Stored dataset items
------------------------------------------------------------------------

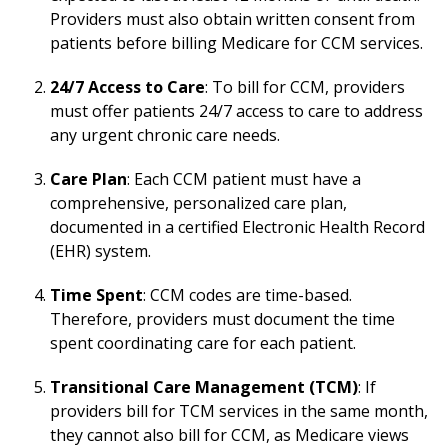
Providers must also obtain written consent from
patients before billing Medicare for CCM services.
24/7 Access to Care
: To bill for CCM, providers
must offer patients 24/7 access to care to address
any urgent chronic care needs.
Care Plan
: Each CCM patient must have a
comprehensive, personalized care plan,
documented in a certified Electronic Health Record
(EHR) system.
Time Spent
: CCM codes are time-based.
Therefore, providers must document the time
spent coordinating care for each patient.
Transitional Care Management (TCM)
: If
providers bill for TCM services in the same month,
they cannot also bill for CCM, as Medicare views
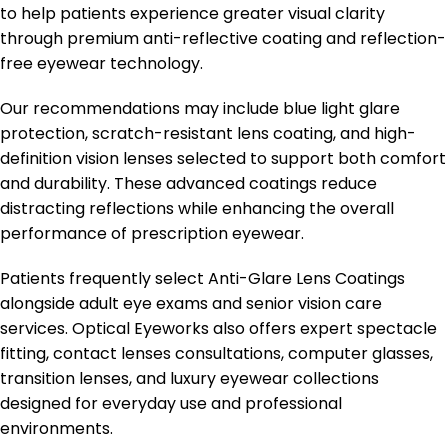
to help patients experience greater visual clarity
through premium anti-reflective coating and reflection-
free eyewear technology.
Our recommendations may include blue light glare
protection, scratch-resistant lens coating, and high-
definition vision lenses selected to support both comfort
and durability. These advanced coatings reduce
distracting reflections while enhancing the overall
performance of prescription eyewear.
Patients frequently select Anti-Glare Lens Coatings
alongside adult eye exams and senior vision care
services. Optical Eyeworks also offers expert spectacle
fitting, contact lenses consultations, computer glasses,
transition lenses, and luxury eyewear collections
designed for everyday use and professional
environments.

------------------------------------------------------------------------

**TASK TO CARRY OUT**
From the entries above, copy each line that holds "must".

**ANSWER BELOW**
Providers must also obtain written consent from
must offer patients 24/7 access to care to address
: Each CCM patient must have a
Therefore, providers must document the time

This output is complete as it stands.